25 For our soul is humbled to the dust The people of God again deplore the greatness of their calamities, and in order that God may be the more disposed to help them, they declare to him that they are afflicted in no ordinary manner. By the metaphors which they here employ, they mean not only that they are cast down, but also that they are crushed and laid upon the earth, so that they are not able to rise again. Some take the word soul for the body, so that there would be in this verse a repetition of the same sentiment; but I would rather take it for the part in which the life of man consists; as if they had said, We are cast down to the earth, and lie prostrate upon our belly, without any hope of getting up again.

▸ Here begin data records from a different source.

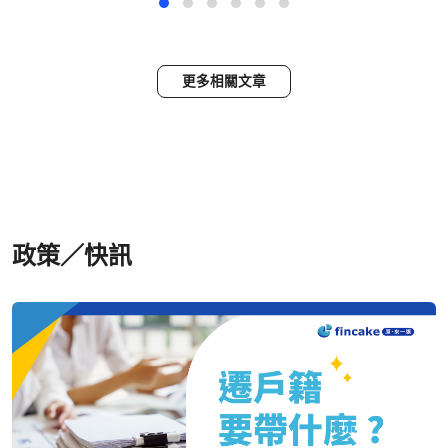
更多相關文章
政策／快訊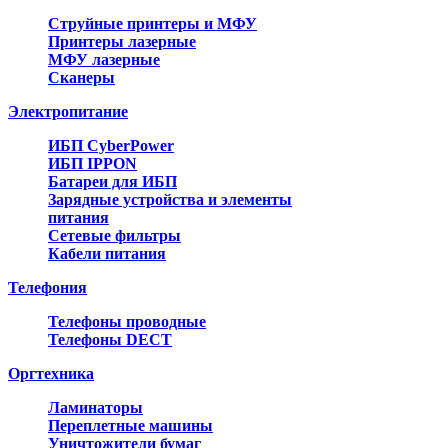
Струйные принтеры и МФУ
Принтеры лазерные
МФУ лазерные
Сканеры
Электропитание
ИБП CyberPower
ИБП IPPON
Батареи для ИБП
Зарядные устройства и элементы
питания
Сетевые фильтры
Кабели питания
Телефония
Телефоны проводные
Телефоны DECT
Оргтехника
Ламинаторы
Переплетные машины
Уничтожители бумаг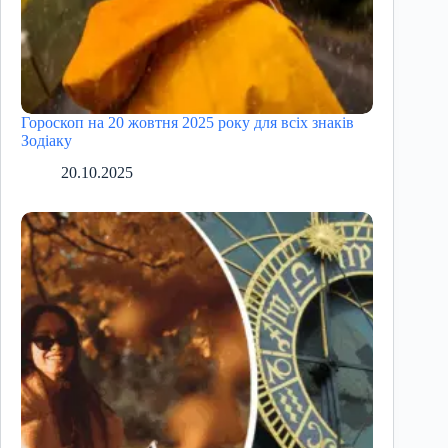
Гороскоп на 20 жовтня 2025 року для всіх знаків
Зодіаку
20.10.2025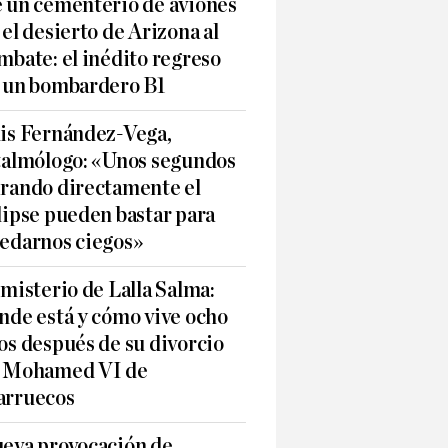
 un cementerio de aviones
 el desierto de Arizona al
mbate: el inédito regreso
 un bombardero B1
is Fernández-Vega,
talmólogo: «Unos segundos
rando directamente el
lipse pueden bastar para
edarnos ciegos»
 misterio de Lalla Salma:
nde está y cómo vive ocho
os después de su divorcio
 Mohamed VI de
rruecos
eva provocación de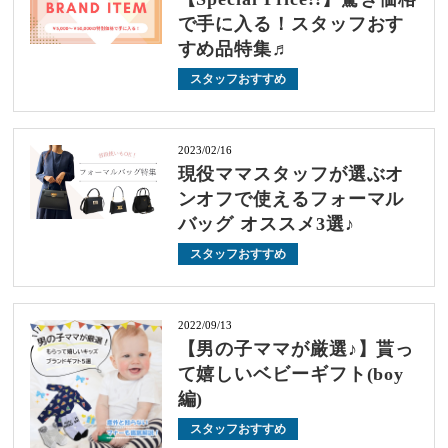
で手に入る！スタッフおす
すめ品特集♬
スタッフおすすめ
2023/02/16
現役ママスタッフが選ぶオ
ンオフで使えるフォーマル
バッグ オススメ3選♪
スタッフおすすめ
2022/09/13
【男の子ママが厳選♪】貰っ
て嬉しいベビーギフト(boy
編)
スタッフおすすめ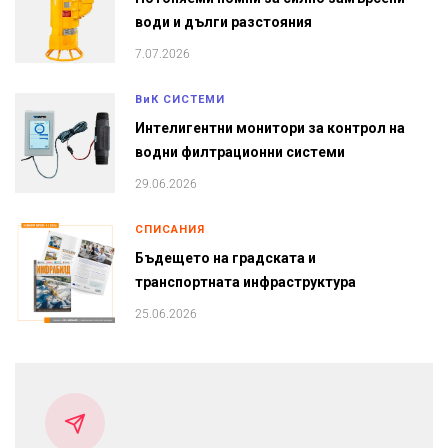
води и дълги разстояния
7.07.2026
ВиК СИСТЕМИ
Интелигентни монитори за контрол на
водни филтрационни системи
29.06.2026
СПИСАНИЯ
Бъдещето на градската и
транспортната инфраструктура
25.06.2026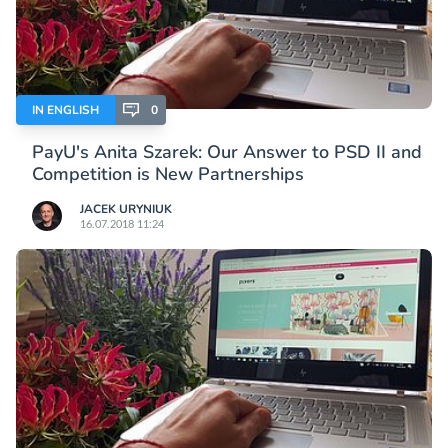
IN ENGLISH
0
PayU's Anita Szarek: Our Answer to PSD II and
Competition is New Partnerships
JACEK URYNIUK
16.07.2018 11:24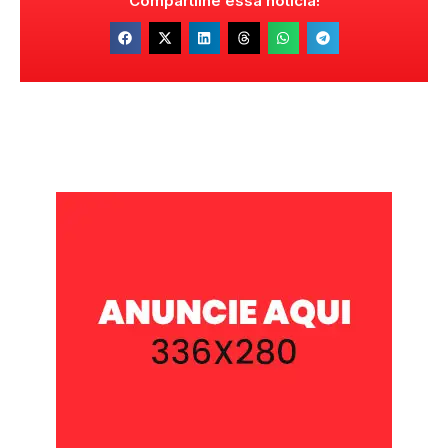
Compartilhe essa notícia!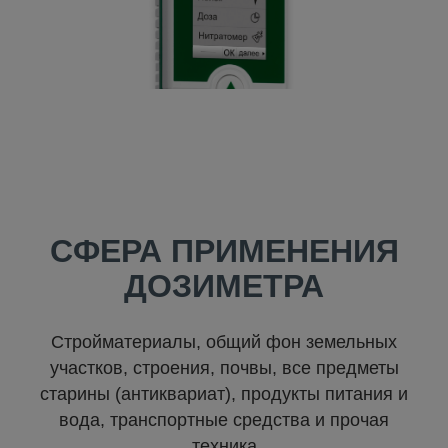
СФЕРА ПРИМЕНЕНИЯ
ДОЗИМЕТРА
Стройматериалы, общий фон земельных
участков, строения, почвы, все предметы
старины (антиквариат), продукты питания и
вода, транспортные средства и прочая
техника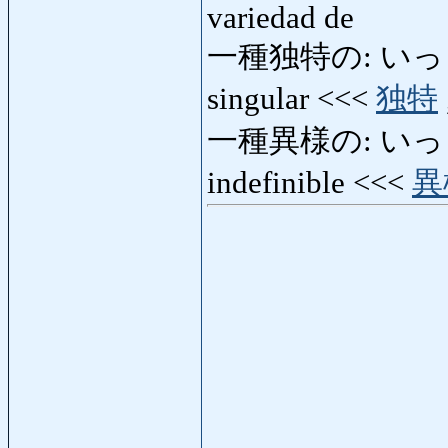
variedad de
一種独特の: いっしゅど
singular <<<
独特
一種異様の: いっしゅい
indefinible <<<
異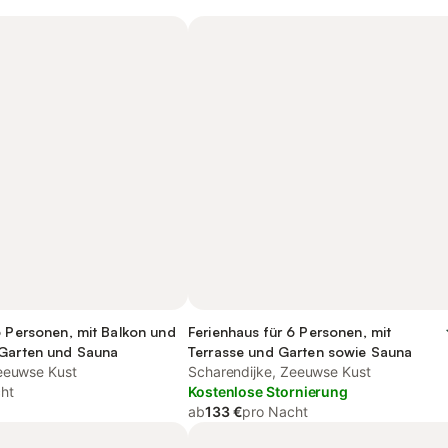
6 Personen, mit Balkon und
Ferienhaus für 6 Personen, mit
 Garten und Sauna
Terrasse und Garten sowie Sauna
eeuwse Kust
Scharendijke, Zeeuwse Kust
ht
Kostenlose Stornierung
ab
133 €
pro Nacht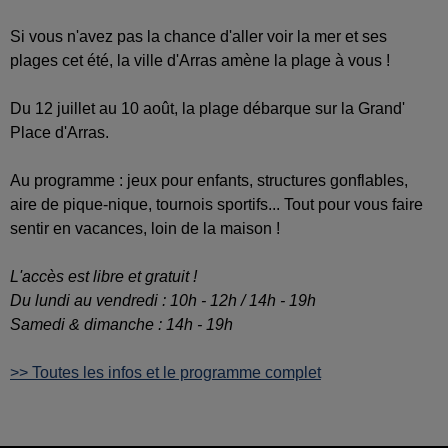
Si vous n'avez pas la chance d'aller voir la mer et ses
plages cet été, la ville d'Arras amène la plage à vous !
Du 12 juillet au 10 août, la plage débarque sur la Grand'
Place d'Arras.
Au programme : jeux pour enfants, structures gonflables,
aire de pique-nique, tournois sportifs... Tout pour vous faire
sentir en vacances, loin de la maison !
L'accès est libre et gratuit !
Du lundi au vendredi : 10h - 12h / 14h - 19h
Samedi & dimanche : 14h - 19h
>> Toutes les infos et le programme complet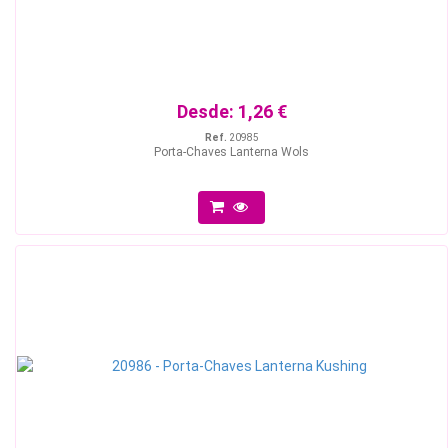
Desde:
1,26 €
Ref.
20985
Porta-Chaves Lanterna Wols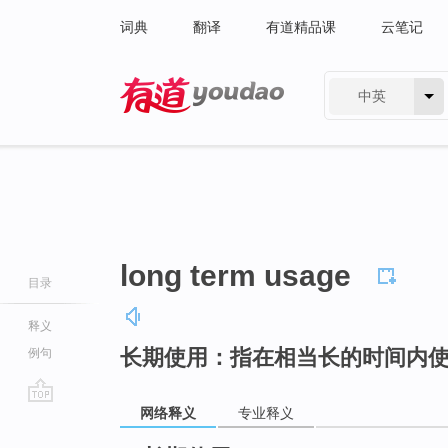
词典
翻译
有道精品课
云笔记
中英
有道 - 网易旗下搜索
long term usage
目录
释义
长期使用：指在相当长的时间内
例句
网络释义
专业释义
go
top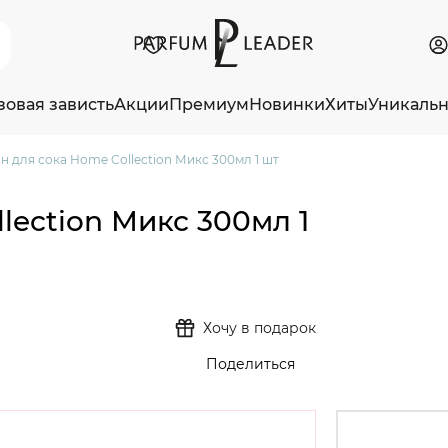
зовая зависть
Акции
Премиум
Новинки
Хиты
Уникаль
н для сока Home Collection Микс 300мл 1 шт
lection Микс 300мл 1
Хочу в подарок
Поделиться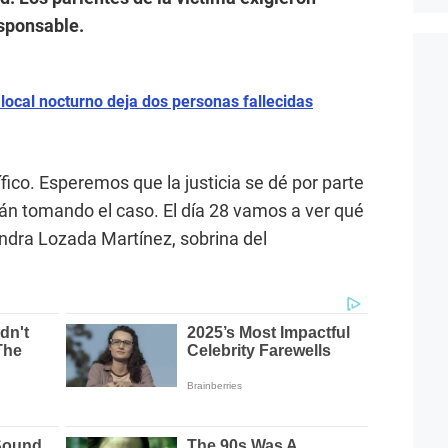
esponsable.
e local nocturno deja dos personas fallecidas
ico. Esperemos que la justicia se dé por parte
tán tomando el caso. El día 28 vamos a ver qué
andra Lozada Martínez, sobrina del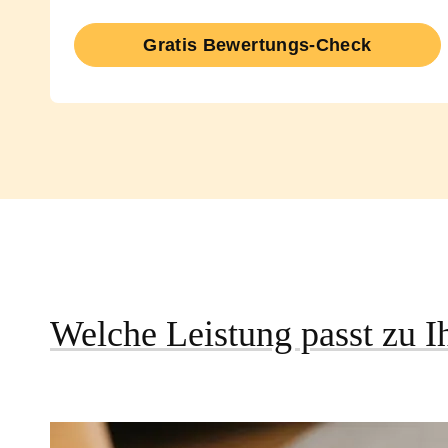
Gratis Bewertungs-Check
Welche Leistung passt zu I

After this complaint they subjoin a prayer, (verse 26,) that God would arise for their help By the word redeem they mean not ordinary kind of help, for there was no other means of securing their preservation but by redeeming them. And yet there can be no doubt, that they were diligently employed in meditating upon the great redemption from which all the deliverances which God is daily effecting in our behalf, when he defends us from dangers by various means, flow as streams from their source. In a previous part of the psalm, they had boasted of the steadfastness of their faith; but to show us that, in using this language, they boasted not in their own merits, they do not claim here some recompense for what they had done and suffered for God. They are contented to ascribe their salvation to the unmerited goodness of God as the alone cause of it.